Фрагмент текста:
-------
Читать книгу "Русская дочь английского писателя. Сербские притчи"
Автор книги: Ксения Голубович
Жанр: Биографии и Мемуары, Публицистика
сообщить о неприемлемом содержимом
Но разве Йован – премьер-министр? Разве я – мадам де Сталь? Почему мы не можем говорить иначе? Потому ли, что осваиваем грамматику и эстетику новой власти, где русские и сербы – совсем не то, что было раньше, а части этновидов, наций с их национальными особенностями, которые должны бороться за выживание в своем «животном» мире (вот она, обратная сторона нью-эйджа, увлеченности этно, музыки китов и шумов природы)? И поэтому игроки, играющие за эти страны, должны имитировать тех, в чьих сферах влияния они находятся, сохраняя свое национальное отличие, как разграничительную мету, значок демаркации.
Продолжая давно оставленную тему «хвалы», напомню, что английское «thank you» связано с «think» – думать. Благодарят лишь того, кто умеет соответствовать полю мысли, полю долга, полю цивилизованного бытия, о нем обещают думать, его примечают. В этом цивилизаторском пафосе, видимо, трудность англоязычной культуры, для которой вежливость – это знак цивилизованности, а не биологической потребности. Тот, кто не умеет быть цивилизованным, находится за гранью благодарности, пусть он и принадлежит общему полю жизни и смерти (где Бог и «пощада»). Тогда, думается мне дальше, его насильно обучают манерам. Йован – прекрасно обучен.
Осип Мандельштам считал, что каждый новый век может найти лекарство от своих бед в позапрошлом веке. Так, ХХ, выступивший против историцизма XIX, ставший веком громадных, архаичных монументальных форм, нуждался в легком энциклопедизме позапрошлого XVIII столетия, для того чтобы справиться с самим собой. Не нуждается ли XXI век с его высокими технологиями и скоростью в передаче информации, огромными архивами накопленной информационной памяти, в систематическом духе XIX с его чувством единства и связности частей, обобщающих идей и разработанной системой перехода с одного уровня игры на другой? Не нуждается ли наш век в однополюсной иерархической, по сути королевской структуре? И не является ли эта обстановка Йована некоторым подспудным соответствием истине нового века? Пусть Германия и Франция все еще потчуют себя и других мифами «социального равенства», то, что исподволь начинает развиваться теперь, – это шаг назад к колониальному, неоиерархическому, неоготическому, неодарвинистскому, неомифологизированному, националистическому миру, разделенному на высших и низших, где власть, как и в XIX веке, будет сосредоточена в руках элитарных носителей знания, а религии, национальности и т. д. станут служить демаркационными линиями, системами поиска и наведения в одной огромной, хорошо организованной библиотеке. Это – мировая империя, а вовсе не демократия.
-------
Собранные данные
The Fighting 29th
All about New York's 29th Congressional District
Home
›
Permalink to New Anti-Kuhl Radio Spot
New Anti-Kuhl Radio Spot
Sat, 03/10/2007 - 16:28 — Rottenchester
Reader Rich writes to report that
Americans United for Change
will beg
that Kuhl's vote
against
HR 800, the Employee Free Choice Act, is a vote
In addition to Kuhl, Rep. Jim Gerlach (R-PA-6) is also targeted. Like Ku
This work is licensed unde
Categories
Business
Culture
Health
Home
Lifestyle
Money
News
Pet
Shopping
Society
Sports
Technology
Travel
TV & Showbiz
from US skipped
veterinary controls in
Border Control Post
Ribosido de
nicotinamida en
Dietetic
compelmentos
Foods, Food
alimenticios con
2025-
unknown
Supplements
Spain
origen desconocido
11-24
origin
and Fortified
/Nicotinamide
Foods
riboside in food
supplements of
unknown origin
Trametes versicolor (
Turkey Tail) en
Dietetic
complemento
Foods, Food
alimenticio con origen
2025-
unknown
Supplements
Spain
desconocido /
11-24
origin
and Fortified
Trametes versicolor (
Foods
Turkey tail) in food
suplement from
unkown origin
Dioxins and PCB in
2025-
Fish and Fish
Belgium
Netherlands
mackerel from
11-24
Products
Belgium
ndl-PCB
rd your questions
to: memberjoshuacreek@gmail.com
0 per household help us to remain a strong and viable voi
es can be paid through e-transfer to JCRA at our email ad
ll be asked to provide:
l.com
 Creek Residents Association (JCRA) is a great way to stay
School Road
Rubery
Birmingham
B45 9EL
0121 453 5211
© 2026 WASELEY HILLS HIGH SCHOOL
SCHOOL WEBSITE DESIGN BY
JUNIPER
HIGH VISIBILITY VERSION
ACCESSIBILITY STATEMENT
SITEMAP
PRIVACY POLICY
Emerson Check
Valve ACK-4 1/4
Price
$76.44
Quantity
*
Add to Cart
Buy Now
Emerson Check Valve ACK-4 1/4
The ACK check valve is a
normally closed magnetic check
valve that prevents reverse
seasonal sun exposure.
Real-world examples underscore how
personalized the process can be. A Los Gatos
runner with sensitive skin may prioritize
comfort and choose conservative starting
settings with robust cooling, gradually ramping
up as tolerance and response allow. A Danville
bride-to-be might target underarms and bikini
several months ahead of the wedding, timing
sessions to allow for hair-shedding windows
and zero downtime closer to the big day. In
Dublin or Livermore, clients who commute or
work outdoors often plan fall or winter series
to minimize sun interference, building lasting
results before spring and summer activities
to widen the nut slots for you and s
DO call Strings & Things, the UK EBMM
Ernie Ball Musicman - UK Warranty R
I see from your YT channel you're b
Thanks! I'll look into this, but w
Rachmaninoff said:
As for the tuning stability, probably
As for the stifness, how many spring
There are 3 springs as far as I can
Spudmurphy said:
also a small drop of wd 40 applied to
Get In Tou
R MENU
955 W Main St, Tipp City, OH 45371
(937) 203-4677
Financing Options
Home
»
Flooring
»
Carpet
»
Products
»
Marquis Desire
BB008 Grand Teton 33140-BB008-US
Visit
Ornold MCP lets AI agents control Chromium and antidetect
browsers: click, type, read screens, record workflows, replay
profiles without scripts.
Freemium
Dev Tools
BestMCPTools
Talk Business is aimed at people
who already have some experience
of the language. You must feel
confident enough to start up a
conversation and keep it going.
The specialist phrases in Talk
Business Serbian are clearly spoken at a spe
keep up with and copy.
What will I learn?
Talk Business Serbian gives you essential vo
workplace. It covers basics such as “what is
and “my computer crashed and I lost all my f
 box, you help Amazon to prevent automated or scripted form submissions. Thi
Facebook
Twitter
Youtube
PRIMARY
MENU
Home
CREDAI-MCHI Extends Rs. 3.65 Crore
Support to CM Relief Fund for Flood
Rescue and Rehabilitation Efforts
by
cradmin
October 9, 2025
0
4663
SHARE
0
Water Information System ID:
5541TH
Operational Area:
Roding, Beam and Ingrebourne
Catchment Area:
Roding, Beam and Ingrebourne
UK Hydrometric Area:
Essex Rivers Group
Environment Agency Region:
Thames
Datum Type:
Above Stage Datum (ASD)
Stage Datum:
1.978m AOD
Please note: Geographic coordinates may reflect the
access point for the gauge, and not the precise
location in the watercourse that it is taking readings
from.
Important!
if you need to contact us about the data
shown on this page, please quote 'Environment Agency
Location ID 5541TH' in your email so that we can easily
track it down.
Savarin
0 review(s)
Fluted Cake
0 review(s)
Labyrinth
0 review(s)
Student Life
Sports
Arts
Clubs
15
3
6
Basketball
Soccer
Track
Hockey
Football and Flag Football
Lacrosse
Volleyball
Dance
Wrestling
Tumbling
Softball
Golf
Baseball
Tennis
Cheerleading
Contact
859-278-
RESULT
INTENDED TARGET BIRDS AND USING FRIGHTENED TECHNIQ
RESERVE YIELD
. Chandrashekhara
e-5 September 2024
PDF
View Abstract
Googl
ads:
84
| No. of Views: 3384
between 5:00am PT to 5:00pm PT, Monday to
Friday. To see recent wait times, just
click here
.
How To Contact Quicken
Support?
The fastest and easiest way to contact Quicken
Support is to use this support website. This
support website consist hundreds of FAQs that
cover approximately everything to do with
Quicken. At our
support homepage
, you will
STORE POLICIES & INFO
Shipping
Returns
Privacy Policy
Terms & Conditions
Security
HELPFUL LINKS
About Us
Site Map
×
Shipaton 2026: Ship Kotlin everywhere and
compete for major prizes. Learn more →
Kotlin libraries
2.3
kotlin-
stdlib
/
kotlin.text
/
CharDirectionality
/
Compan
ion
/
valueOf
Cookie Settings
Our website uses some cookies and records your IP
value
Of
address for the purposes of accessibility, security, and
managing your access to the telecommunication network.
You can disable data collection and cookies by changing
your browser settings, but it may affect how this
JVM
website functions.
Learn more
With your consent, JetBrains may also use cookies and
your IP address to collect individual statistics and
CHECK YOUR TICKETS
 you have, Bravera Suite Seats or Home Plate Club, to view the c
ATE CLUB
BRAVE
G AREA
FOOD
-------
Задания для работы:
(1) Повторите дословно отрывок из текста о Йоване, начиная со слов «Продолжая давно оставленную» и продолжая вплоть до слов «Йован – прекрасно обучен.».
(2) Продолжите текст о Йоване, начав сразу после его последнего предложения.

Ответы к заданиям:
(1)
Продолжая давно оставленную тему «хвалы», напомню, что английское «thank you» связано с «think» – думать. Благодарят лишь того, кто умеет соответствовать полю мысли, полю долга, полю цивилизованного бытия, о нем обещают думать, его примечают. В этом цивилизаторском пафосе, видимо, трудность англоязычной культуры, для которой вежливость – это знак цивилизованности, а не биологической потребности. Тот, кто не умеет быть цивилизованным, находится за гранью благодарности, пусть он и принадлежит общему полю жизни и смерти (где Бог и «пощада»). Тогда, думается мне дальше, его насильно обучают манерам. Йован – прекрасно обучен.

(2)
Когда речь заходит о религии, я рассказываю о письме Юлии Кристевой, в котором говорилось, что сербы отделены от Европы своим православием, что в общую семью народов они могли бы попасть, прими они католичество. Эта мысль раздражает Йована, но то, что он говорит дальше, лишь подтверждает слова Кристевой. «Религия совершенно не имеет значения. Для нас религия и есть национальность, и серб может быть только православным». И, точно следуя сюжету, я уже знаю от отца, что Йован не просто боснийский серб, он из семьи боснийских мусульман, перекрестившийся в начале 90-х и отвергнутый всей остальной семьей. На Балканах, как всегда, все не то, чем кажется. Об этом я думаю, когда к нам присоединяется совсем юная жена Йована, вернувшаяся с моря.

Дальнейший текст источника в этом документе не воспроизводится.